This Forecast in-depth page has been updated with information available at the time of the November 2023 Economic and fiscal outlook. We are aware of a technical issue with our tableau charts across the site. Access the data from our March 2023 forecast and our November 2023 forecast supplementary tables directly.

The Treasury manages public spending within two ‘control totals’ of about equal size:

  • departmental expenditure limits (DELs) – mostly covering spending on public services, grants and administration (collectively termed ‘resource’ spending) and investment (‘capital’ spending). These are items that can be planned over extended periods.
  • annually managed expenditure (AME) – categories of spending less amenable to multi-year planning, such as social security spending and debt interest.

Welfare spending is the biggest source of AME spending. Disability spending (excluding devolved spending) is forecast to account for 12.2 per cent of total welfare spending in 2023-24 (up from 11.5 per cent in 2022-23).

In our November 2023 Economic and fiscal outlook (EFO) we designated welfare spending into broad recipient groups. Forecasts for individual benefits are available in supplementary table 3.7 on our website.

For this summary, disability benefits spending refers to expenditure on disability living allowance (DLA), personal independence payment (PIP) and attendance allowance (AA). These benefits are intended to contribute towards the extra costs associated with disability, based on the extent of the recipient’s disability, whilst employment support allowance and universal credit provide income support for those unable to work for health reasons.

From April 2020 funding for DLA, PIP, and AA has been devolved to the Scottish Government. Spending on these now-devolved benefits is no longer included in the welfare forecast in our EFO but is included in disability spending in the information below for the purposes of consistency with the long-run time series prior to their devolution.

Support was mostly provided to disabled claimants through DLA from 1992 until 2013, when PIP began being introduced for working-age claimants in place of DLA, with different eligibility criteria. AA provides support to pensioners making new claims for support with substantial and regular care, while those reaching pension age who already receive DLA or PIP can continue to do so. DLA and PIP provide financial support to assist with both care (or daily living) and mobility needs, but AA only covers the former.

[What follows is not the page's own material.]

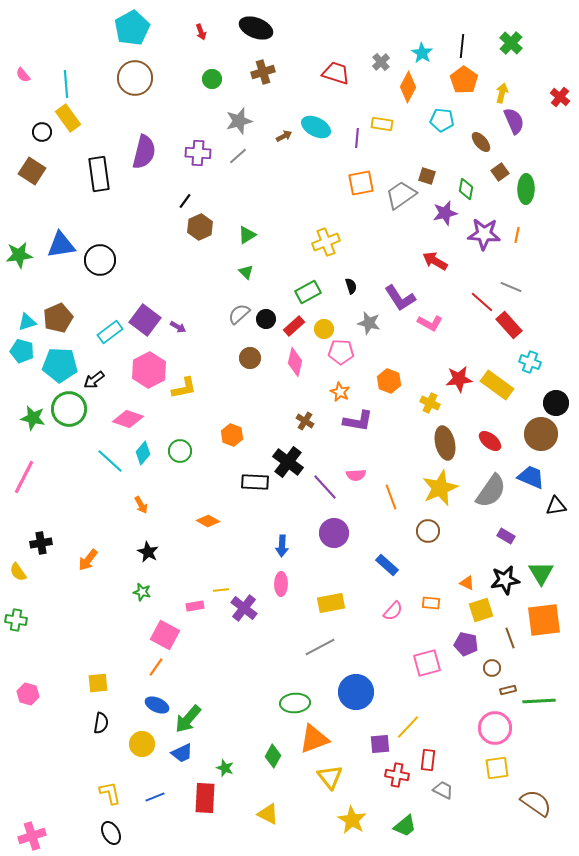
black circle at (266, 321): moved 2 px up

Disability benefits spending is forecast to be £39.1 billion in Great Britain in 2023-24. We forecast spending to increase to £58.1 billion in 2028-29. That would represent around 4 per cent of total public spending, and 2 per cent of GDP.

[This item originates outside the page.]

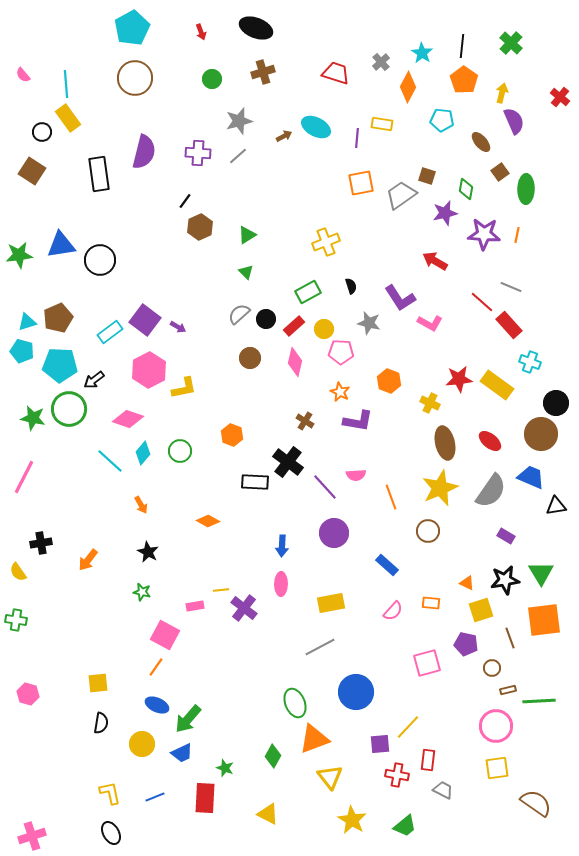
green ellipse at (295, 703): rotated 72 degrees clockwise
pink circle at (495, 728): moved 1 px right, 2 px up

Average awards across the different disability benefits varies, with PIP recipients receiving an average of £6,900 each in 2023-24, DLA claimants £5,520 each, and AA claimants £4,820 each.

  Previous forecasts

Disability benefits spending has been revised up in most of our forecasts. This can largely be explained by higher spending than expected on disability benefit reforms, including the introduction of PIP in 2013. We explored these trends in more detail in our 2019 Welfare trends report. Spending was also revised up in our November 2022 forecast due to higher uprating and upwards revisions to the PIP and DLA caseloads. We explained these changes in our November 2022 supplementary release on Upwards revisions to welfare spending since March. In our November 2023 forecast, we revised down caseload growth assumptions as real household disposable incomes recovered in light of new evidence on the link between new claims and cost-of-living pressures, as detailed in our November 2023 EFO.

  Back to top

  Policy measures

More detail on policy costings up to and including the November 2023 forecast can be found in our policy measures database and in the Treasury’s relevant Policy costings document.  For measures announced since December 2014, the uncertainty ranking that we assigned to each is set out in a separate database. For those deemed ‘high’ or ‘very high’ uncertainty, the rationale for that ranking was set out in Annex A of the relevant Economic and fiscal outlook.

Key changes to disability benefits spending since 2010 have included:

  • the introduction of PIP in 2013, replacing DLA for working-age claimants with different eligibility criteria;
  • devolution of disability benefits to Scotland in April 2020, alongside a number of other smaller benefits, accounting for around £3 billion in spending; and
  • delay to full PIP rollout in November 2022, which paused the managed migration of legacy DLA claimants to PIP until April 2028, saving £0.8 billion over five years.